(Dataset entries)
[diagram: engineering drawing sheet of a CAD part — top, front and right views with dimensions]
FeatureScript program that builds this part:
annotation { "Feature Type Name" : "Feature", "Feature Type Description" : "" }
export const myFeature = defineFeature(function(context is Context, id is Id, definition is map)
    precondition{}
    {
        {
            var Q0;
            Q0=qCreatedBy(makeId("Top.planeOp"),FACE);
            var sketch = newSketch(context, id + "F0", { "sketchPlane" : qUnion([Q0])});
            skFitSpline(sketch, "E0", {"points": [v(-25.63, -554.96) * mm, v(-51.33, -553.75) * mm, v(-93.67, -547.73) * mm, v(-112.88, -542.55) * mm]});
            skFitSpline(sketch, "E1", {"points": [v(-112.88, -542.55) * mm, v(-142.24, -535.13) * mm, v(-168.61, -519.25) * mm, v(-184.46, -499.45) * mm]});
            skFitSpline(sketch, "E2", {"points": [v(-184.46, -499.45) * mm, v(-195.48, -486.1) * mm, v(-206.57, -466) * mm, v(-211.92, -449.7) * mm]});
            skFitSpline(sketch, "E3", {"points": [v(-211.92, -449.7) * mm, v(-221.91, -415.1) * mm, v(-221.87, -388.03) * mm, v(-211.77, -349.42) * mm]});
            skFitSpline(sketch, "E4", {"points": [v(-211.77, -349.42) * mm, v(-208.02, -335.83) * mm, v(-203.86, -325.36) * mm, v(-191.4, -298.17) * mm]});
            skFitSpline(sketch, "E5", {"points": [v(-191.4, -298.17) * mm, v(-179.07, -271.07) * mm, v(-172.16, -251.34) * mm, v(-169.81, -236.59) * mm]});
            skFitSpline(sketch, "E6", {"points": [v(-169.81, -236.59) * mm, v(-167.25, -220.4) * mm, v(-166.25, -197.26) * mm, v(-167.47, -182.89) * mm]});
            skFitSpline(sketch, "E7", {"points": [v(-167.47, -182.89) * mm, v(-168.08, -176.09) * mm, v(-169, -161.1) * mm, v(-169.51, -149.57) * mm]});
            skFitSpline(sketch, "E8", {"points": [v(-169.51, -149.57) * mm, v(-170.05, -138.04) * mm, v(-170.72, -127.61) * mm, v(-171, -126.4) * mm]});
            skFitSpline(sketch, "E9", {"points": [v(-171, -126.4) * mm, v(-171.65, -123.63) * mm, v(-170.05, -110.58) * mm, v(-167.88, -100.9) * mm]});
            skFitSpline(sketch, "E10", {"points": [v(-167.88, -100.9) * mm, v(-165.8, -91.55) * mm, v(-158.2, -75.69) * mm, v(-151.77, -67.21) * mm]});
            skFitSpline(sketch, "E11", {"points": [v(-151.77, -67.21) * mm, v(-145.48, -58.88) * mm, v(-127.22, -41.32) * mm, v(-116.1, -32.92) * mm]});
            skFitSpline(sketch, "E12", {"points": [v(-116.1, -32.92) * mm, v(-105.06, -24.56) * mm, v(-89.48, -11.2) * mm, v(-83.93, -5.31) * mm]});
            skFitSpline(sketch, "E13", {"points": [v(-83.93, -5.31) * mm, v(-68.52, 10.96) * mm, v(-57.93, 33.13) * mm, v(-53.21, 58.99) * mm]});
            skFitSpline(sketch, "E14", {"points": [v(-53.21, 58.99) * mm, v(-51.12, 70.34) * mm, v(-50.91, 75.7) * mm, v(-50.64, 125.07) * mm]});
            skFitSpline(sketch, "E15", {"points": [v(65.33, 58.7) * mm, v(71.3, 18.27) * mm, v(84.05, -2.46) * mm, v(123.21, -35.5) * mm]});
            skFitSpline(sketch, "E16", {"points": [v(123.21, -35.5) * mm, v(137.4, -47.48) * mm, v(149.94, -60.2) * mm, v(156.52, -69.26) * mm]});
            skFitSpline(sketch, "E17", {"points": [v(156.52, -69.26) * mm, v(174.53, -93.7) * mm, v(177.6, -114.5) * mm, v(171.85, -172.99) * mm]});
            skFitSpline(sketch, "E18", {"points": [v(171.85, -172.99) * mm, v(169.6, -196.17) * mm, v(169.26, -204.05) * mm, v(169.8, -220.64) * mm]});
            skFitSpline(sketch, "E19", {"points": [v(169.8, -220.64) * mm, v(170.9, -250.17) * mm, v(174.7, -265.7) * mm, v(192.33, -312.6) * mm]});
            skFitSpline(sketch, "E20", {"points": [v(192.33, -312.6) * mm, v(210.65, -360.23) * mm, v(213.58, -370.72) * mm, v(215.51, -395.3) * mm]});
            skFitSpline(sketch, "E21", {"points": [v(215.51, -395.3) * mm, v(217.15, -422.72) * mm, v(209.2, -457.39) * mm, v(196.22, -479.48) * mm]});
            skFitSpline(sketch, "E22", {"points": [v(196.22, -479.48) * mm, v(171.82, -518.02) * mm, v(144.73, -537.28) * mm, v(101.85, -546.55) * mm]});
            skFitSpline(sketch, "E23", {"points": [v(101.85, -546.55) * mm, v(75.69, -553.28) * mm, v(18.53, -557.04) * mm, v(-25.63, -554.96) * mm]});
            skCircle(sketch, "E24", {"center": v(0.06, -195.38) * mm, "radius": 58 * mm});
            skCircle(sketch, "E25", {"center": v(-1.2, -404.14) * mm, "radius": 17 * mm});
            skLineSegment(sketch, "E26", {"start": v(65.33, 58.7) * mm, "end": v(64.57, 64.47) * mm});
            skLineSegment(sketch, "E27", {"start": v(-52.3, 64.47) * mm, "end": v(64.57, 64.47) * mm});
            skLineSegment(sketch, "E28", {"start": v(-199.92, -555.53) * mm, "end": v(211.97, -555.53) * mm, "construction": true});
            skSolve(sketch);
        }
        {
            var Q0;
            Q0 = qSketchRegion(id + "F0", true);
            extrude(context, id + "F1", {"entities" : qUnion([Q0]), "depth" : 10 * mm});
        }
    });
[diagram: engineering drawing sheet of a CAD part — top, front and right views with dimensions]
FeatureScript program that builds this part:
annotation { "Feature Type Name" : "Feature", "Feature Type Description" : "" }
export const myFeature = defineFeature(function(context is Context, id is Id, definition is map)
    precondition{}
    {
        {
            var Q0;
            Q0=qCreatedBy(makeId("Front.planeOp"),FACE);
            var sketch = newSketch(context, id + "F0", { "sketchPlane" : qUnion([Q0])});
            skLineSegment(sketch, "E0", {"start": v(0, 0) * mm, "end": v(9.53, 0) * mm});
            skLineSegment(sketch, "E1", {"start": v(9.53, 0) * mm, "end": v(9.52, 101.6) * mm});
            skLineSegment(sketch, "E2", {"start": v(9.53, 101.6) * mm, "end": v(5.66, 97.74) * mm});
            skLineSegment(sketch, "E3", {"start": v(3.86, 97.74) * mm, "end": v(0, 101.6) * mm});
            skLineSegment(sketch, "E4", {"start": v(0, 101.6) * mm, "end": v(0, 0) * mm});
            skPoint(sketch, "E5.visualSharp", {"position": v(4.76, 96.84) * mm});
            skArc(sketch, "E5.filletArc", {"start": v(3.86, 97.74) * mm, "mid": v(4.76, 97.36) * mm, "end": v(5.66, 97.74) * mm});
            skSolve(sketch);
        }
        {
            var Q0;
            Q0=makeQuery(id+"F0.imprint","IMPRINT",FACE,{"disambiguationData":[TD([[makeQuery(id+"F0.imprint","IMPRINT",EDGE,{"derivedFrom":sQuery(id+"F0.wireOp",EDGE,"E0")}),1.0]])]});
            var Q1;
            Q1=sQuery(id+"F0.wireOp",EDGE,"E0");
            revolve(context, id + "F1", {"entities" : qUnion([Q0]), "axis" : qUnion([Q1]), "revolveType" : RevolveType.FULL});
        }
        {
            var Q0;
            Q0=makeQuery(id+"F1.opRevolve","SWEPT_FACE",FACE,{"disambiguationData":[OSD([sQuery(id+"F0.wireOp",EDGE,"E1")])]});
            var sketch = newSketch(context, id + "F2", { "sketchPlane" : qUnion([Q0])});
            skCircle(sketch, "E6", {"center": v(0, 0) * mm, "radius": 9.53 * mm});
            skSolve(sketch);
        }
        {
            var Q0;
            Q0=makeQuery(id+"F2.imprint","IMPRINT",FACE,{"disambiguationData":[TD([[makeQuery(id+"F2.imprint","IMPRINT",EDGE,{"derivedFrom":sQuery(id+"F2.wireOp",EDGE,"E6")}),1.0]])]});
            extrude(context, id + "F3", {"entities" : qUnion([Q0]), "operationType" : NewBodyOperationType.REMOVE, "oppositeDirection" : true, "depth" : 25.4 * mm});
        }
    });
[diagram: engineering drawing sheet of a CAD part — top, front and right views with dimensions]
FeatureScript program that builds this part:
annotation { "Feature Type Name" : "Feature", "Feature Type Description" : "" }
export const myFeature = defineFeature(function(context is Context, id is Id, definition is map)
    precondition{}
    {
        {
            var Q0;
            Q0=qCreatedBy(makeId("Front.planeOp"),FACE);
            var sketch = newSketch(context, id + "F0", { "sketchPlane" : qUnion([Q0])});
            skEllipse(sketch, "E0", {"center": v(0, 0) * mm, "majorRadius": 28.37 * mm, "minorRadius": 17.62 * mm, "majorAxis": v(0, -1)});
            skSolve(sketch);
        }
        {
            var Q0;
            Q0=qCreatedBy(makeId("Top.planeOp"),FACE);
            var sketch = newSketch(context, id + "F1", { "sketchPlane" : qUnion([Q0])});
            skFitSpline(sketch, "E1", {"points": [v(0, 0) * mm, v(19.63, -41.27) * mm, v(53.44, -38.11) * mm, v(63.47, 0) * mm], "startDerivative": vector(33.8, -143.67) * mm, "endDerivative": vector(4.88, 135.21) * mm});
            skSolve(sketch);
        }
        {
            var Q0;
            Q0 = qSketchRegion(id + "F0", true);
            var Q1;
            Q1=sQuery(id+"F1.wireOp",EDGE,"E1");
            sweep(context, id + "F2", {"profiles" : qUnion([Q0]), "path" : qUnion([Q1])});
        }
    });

What to produce
Can you output, unchanged, every line from the start of the items through the line containing "[v(-191.4, -298.17) *", with that line included?

Solution to the exercise
[diagram: engineering drawing sheet of a CAD part — top, front and right views with dimensions]
FeatureScript program that builds this part:
annotation { "Feature Type Name" : "Feature", "Feature Type Description" : "" }
export const myFeature = defineFeature(function(context is Context, id is Id, definition is map)
    precondition{}
    {
        {
            var Q0;
            Q0=qCreatedBy(makeId("Top.planeOp"),FACE);
            var sketch = newSketch(context, id + "F0", { "sketchPlane" : qUnion([Q0])});
            skFitSpline(sketch, "E0", {"points": [v(-25.63, -554.96) * mm, v(-51.33, -553.75) * mm, v(-93.67, -547.73) * mm, v(-112.88, -542.55) * mm]});
            skFitSpline(sketch, "E1", {"points": [v(-112.88, -542.55) * mm, v(-142.24, -535.13) * mm, v(-168.61, -519.25) * mm, v(-184.46, -499.45) * mm]});
            skFitSpline(sketch, "E2", {"points": [v(-184.46, -499.45) * mm, v(-195.48, -486.1) * mm, v(-206.57, -466) * mm, v(-211.92, -449.7) * mm]});
            skFitSpline(sketch, "E3", {"points": [v(-211.92, -449.7) * mm, v(-221.91, -415.1) * mm, v(-221.87, -388.03) * mm, v(-211.77, -349.42) * mm]});
            skFitSpline(sketch, "E4", {"points": [v(-211.77, -349.42) * mm, v(-208.02, -335.83) * mm, v(-203.86, -325.36) * mm, v(-191.4, -298.17) * mm]});
            skFitSpline(sketch, "E5", {"points": [v(-191.4, -298.17) * mm, v(-179.07, -271.07) * mm, v(-172.16, -251.34) * mm, v(-169.81, -236.59) * mm]});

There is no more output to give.